11 Responses to “Robb’s Back: The Summer of Our Discontent”

  1. Suzanna Says:

    Thanks, Robb. Never would have guessed that you would have had to endure the likes of All Vac door-to-door sales, but it does make an amusing coming-of-age story.

    Laughed out loud when I read that you thought they would drop you off in the middle of nowhere so that you couldn’t run away. I think I would have caved after the first day. What a trooper you were.

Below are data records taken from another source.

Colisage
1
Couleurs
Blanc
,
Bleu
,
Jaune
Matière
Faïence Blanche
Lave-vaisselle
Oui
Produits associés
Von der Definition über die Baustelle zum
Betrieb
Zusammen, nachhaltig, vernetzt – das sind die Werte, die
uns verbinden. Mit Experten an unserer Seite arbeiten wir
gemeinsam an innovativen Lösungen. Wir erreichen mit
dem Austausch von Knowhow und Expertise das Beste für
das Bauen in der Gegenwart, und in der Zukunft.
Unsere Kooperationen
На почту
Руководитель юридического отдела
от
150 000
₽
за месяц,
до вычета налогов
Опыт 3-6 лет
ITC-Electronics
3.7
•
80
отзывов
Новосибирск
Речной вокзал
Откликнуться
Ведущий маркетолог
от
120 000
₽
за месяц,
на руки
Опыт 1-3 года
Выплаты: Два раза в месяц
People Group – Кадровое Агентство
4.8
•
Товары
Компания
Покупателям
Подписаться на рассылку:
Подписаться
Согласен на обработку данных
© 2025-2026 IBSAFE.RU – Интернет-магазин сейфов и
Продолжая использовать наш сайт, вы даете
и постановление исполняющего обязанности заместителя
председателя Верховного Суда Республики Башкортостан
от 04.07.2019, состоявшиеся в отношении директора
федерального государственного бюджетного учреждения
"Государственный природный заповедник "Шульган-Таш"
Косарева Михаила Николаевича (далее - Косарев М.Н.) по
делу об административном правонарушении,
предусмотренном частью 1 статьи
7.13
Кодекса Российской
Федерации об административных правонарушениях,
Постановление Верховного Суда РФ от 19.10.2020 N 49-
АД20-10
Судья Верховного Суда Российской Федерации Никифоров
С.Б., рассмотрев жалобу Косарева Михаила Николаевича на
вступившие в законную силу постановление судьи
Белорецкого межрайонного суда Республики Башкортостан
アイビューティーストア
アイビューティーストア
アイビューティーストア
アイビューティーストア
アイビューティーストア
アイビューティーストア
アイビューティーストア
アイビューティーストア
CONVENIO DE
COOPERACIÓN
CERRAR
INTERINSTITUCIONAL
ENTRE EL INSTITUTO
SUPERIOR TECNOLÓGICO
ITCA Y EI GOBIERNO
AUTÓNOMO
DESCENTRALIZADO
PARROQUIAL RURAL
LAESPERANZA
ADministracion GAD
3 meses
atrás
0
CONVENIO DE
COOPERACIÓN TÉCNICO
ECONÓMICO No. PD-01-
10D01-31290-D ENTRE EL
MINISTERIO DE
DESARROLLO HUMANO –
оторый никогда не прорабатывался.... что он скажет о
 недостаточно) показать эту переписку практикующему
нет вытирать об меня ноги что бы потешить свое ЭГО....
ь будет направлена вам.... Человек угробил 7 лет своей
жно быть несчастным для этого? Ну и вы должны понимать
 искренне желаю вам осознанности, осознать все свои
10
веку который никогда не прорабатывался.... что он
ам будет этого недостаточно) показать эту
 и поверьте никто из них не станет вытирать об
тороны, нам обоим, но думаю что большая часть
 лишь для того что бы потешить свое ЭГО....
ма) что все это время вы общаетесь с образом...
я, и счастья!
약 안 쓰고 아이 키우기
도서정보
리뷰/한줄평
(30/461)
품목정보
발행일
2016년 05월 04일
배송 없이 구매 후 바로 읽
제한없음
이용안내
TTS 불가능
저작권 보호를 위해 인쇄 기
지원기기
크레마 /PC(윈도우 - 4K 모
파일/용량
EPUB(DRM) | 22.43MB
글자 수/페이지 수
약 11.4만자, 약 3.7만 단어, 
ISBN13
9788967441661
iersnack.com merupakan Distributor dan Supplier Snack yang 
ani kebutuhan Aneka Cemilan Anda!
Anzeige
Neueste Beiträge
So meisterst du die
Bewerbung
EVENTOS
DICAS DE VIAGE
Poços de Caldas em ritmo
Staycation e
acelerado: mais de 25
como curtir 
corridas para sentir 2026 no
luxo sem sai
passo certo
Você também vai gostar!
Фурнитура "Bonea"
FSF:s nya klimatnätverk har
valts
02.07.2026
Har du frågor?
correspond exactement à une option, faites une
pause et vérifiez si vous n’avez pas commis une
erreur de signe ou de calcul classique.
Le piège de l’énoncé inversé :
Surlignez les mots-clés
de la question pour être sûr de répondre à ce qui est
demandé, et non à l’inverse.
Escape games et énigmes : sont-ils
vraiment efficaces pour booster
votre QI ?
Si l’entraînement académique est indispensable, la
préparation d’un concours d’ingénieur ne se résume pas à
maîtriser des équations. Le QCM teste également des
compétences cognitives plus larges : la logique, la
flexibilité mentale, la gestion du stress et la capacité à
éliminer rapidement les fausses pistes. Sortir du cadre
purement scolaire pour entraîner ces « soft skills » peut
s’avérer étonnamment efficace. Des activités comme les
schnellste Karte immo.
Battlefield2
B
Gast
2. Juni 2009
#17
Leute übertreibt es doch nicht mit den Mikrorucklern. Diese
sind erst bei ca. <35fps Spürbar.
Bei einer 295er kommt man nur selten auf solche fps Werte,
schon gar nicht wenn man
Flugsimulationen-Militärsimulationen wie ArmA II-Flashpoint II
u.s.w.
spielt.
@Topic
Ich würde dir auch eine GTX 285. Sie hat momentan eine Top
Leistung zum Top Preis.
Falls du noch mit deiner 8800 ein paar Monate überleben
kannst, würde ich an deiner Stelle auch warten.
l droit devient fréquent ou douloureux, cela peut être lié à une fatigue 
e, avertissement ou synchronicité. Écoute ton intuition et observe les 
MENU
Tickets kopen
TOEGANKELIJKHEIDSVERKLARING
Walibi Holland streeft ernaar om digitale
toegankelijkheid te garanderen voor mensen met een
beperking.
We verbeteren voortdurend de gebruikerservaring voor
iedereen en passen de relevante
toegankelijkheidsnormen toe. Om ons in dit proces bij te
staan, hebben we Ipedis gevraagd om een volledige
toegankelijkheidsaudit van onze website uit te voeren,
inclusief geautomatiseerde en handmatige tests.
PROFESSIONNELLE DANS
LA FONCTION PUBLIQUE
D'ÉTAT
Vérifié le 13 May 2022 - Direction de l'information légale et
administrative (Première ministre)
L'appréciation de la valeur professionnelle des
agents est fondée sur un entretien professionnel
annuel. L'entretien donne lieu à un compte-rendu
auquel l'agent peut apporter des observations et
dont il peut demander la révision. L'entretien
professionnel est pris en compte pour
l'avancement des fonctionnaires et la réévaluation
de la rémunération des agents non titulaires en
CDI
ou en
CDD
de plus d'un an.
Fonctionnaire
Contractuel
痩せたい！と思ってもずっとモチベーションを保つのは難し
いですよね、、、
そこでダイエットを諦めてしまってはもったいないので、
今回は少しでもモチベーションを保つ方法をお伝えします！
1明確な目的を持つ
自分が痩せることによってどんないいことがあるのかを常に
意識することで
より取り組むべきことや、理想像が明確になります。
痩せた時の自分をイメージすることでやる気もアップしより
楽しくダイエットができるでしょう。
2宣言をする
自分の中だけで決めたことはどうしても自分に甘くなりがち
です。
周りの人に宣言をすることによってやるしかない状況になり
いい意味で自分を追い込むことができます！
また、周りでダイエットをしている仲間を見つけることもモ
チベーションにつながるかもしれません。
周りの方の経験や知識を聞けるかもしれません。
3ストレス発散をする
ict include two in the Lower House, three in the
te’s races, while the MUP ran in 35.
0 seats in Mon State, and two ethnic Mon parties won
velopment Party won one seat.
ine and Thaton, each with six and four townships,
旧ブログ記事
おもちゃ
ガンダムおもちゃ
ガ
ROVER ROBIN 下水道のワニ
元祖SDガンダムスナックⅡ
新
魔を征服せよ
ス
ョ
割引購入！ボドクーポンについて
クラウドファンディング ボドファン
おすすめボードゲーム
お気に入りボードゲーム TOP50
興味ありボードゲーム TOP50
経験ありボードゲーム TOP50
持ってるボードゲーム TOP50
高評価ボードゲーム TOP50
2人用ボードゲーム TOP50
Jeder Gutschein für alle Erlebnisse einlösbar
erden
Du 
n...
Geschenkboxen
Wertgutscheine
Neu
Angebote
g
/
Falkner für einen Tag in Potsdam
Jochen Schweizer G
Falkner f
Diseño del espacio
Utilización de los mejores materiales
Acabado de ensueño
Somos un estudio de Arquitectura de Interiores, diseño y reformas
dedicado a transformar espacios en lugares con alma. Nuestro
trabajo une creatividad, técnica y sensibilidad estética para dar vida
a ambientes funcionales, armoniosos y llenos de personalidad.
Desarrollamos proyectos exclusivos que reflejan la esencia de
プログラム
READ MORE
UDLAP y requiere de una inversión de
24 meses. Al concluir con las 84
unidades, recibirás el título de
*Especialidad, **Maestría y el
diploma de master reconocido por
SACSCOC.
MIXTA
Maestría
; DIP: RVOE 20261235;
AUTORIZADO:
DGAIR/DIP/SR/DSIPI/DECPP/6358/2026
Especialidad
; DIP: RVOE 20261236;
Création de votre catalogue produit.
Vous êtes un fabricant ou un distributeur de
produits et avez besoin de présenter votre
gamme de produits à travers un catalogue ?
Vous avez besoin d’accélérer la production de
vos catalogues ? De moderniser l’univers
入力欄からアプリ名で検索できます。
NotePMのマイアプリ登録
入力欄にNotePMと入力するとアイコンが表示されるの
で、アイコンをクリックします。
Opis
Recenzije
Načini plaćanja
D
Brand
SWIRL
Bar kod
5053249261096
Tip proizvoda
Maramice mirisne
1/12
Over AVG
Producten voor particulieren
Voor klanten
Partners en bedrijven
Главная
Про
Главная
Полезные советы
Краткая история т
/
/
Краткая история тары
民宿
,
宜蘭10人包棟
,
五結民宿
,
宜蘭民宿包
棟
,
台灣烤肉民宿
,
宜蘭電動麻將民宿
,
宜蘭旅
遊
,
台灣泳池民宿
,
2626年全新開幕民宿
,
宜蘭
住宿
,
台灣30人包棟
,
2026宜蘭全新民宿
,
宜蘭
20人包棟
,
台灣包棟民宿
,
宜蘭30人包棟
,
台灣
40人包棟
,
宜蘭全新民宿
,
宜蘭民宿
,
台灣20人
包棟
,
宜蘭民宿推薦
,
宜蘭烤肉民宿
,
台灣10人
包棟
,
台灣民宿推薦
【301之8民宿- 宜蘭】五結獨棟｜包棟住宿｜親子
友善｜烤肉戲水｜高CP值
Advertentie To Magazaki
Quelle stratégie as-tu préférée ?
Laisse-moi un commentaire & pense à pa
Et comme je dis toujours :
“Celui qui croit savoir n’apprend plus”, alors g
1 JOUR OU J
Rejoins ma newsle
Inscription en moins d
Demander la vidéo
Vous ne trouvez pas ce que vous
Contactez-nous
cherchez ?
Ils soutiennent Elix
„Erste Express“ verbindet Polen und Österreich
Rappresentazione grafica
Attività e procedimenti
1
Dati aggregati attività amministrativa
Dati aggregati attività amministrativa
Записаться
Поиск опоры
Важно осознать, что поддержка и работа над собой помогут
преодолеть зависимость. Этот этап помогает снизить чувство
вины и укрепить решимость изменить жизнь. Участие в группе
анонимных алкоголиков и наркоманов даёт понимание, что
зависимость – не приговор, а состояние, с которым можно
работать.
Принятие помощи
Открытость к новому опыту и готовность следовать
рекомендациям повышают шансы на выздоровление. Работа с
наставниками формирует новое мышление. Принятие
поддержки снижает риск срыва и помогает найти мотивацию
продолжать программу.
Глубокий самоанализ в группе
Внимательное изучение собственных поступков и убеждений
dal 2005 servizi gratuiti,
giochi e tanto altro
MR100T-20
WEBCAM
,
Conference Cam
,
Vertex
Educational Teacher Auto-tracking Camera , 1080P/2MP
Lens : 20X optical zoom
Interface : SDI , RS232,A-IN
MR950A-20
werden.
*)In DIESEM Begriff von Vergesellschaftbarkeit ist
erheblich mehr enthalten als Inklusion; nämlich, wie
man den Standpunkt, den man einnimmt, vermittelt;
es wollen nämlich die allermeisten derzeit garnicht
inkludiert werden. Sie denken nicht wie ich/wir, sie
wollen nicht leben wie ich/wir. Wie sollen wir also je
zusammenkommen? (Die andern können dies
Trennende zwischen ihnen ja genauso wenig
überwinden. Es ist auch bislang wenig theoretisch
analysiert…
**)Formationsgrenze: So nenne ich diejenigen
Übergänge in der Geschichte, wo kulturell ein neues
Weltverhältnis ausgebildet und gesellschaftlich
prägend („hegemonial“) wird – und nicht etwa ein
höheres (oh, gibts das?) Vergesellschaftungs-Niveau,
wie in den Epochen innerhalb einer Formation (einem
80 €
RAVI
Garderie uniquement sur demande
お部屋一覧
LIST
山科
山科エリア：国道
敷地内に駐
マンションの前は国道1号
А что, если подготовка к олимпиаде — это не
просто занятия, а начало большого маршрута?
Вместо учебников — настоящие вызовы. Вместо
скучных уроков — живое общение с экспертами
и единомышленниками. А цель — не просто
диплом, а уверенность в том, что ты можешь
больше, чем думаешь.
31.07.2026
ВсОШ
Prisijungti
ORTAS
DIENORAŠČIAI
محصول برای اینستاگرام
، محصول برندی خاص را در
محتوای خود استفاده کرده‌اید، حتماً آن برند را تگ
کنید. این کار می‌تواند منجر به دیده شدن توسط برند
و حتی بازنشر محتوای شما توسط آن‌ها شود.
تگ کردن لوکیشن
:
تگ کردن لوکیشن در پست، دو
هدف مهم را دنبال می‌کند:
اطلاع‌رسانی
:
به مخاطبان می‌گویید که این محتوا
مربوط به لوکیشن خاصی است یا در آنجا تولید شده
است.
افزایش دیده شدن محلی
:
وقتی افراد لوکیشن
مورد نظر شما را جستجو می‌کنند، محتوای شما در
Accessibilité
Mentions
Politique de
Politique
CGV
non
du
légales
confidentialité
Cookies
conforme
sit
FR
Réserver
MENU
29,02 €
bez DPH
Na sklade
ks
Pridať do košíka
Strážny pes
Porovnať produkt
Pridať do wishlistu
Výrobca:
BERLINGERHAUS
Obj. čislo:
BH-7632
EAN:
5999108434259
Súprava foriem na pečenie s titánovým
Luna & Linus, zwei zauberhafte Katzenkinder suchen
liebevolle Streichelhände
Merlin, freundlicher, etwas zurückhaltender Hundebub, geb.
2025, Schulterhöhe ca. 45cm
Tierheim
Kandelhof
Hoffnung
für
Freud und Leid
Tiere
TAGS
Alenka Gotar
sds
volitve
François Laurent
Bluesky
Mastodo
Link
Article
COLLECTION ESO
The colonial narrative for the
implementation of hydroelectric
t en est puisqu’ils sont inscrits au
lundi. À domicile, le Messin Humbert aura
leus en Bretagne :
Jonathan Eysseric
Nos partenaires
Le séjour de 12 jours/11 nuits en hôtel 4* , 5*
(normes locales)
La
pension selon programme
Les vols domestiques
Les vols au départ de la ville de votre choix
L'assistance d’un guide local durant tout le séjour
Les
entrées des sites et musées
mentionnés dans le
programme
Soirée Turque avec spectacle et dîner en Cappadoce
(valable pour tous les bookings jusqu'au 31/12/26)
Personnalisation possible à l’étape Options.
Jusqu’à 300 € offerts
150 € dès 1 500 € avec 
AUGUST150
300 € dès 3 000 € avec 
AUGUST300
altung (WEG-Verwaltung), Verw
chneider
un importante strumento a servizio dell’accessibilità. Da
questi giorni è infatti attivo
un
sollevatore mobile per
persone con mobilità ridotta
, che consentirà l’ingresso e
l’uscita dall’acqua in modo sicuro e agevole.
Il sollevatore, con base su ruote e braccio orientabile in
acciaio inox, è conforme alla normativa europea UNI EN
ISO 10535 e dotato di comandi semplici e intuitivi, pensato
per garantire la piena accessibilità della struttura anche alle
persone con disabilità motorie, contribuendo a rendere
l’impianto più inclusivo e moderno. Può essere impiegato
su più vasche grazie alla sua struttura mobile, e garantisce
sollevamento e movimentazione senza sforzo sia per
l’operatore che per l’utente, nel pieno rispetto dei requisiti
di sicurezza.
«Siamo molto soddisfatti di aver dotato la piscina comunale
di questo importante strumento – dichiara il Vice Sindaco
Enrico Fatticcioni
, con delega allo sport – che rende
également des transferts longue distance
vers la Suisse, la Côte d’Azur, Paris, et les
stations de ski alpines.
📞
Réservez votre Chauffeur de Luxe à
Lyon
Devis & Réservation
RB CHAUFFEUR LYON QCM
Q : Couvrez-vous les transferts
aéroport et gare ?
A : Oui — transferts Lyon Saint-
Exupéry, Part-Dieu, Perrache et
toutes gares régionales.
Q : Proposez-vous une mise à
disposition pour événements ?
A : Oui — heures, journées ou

    So on to San Fernando Valley State College? Looking forward to the next one.

  2. EverettK Says:

    Heh. Ah, the old door-to-door man. What a life! 🙂

    I can remember the day a Kirby salesman came to our house (probably 1965-ish). I can remember he laying one vacuum pipe on the floor, laying another crosswise on top of it, then standing on the two ends to demonstrate the toughness of it.

    And my folks bought the vacuum. It was the family vacuum for decades.

    But you’re made of sterner stuff than I, Robb, sterner stuff. I wouldn’t have made it through the indoctrination.

  3. Lil Gluckstern Says:

    Oh Robb, the roads we travel before we find the right fit! I have to remember you did that in spades, or I would feel very sad for you, “But that what makes you strong,” or so they say. BTW, every time I hear Bread on one of those 150 songs from the sixties and seventies, I think of you and smile.

  4. munyin Says:

    Robb: I was laughing out loud at your blog. I just love how well you hold my attention when you write. You were always able to do that when you were at our home (Orange Drive) or we were at yours (Carmel) and now that we are so far apart, it is great that your ability to tell stories has also translated into the written word. Thanks so much for contributing such entertaining stories. I am feeling what a great privilege it has been to have heard you live, in person. Please continue to offer glimpses into the various stages of your life on this site.

  5. robb royer Says:

    Suz, Everett, Lil, Munyin. Thanks guys. I’m not sure why I prefer wallowing through the mundane periods of my life to this extent. I guess I feel innately that failure is funnier than success.

    I should have mentioned that Noot was in the carful of Collier’s salesmen with me. Wouldv’e added a little political controversy.

  6. EverettK Says:

    Naw, we’d have known you were stretching the truth, as we all know that the reverent and moral Mr. Noot wouldn’t be caught dead in the State of Sodom and Gomorrah…er…California.

  7. Sharai Smith Says:

    Thanks for another great yarn. I like your stories even more because I know the turf. The photo was a great pick. Reminds me of why I left home, but that grunge was always followed by a great sunset!

  8. Timothy Hallinan Says:

    Robb — Roswell Bottom? Are you serious? In Dickens, maybe, or in early Kingsley Amis — but in the San Fernando Valley?

    I think not.

    I love this piece. First rotten jobs — and we’ve all had one — are a special kind of hell, particularly to those of us who are waiting for the world to recognize our genius. Mine was as a bus boy in a Denny’s, with a cook who sang all night long, “Me and my baby went huckleberry hunting. She leaned over and I saw something.” (The rhyme was actually pronounced “huntin'” and “sumpn.” I know, I know — I wrote about this before.

    Unlike you, I quit four hours in, by the simple expedient of dropping my apron into the water in the dishwashing sink and walking out the back door. What is the moral of the story, you may well ask. It’s that people who are waiting for the world to recognize their genius should not apply for jobs in which they will wear an apron. Also that I was an insufferable snob. And, probably, remain one.

  9. EverettK Says:

    Tim wrote: Also that I was an insufferable snob. And, probably, remain one.

    No, Tim, we suffer you gladly. 🙂

  10. robb royer Says:

    Well, Tim, you should be half glad. Everett dispensed with the insufferable part but left ‘snob’ standing.

    Fortunately, guys like us can go pretend to be creative. I don’t think we’d be a useful part of the work force.

  11. Timothy Hallinan Says:

    No one could convincingly deny that I’m a snob. I think I’m a worse snob than you are. Everett, on the other hand is clearly not a snob, since he hangs around with both of us.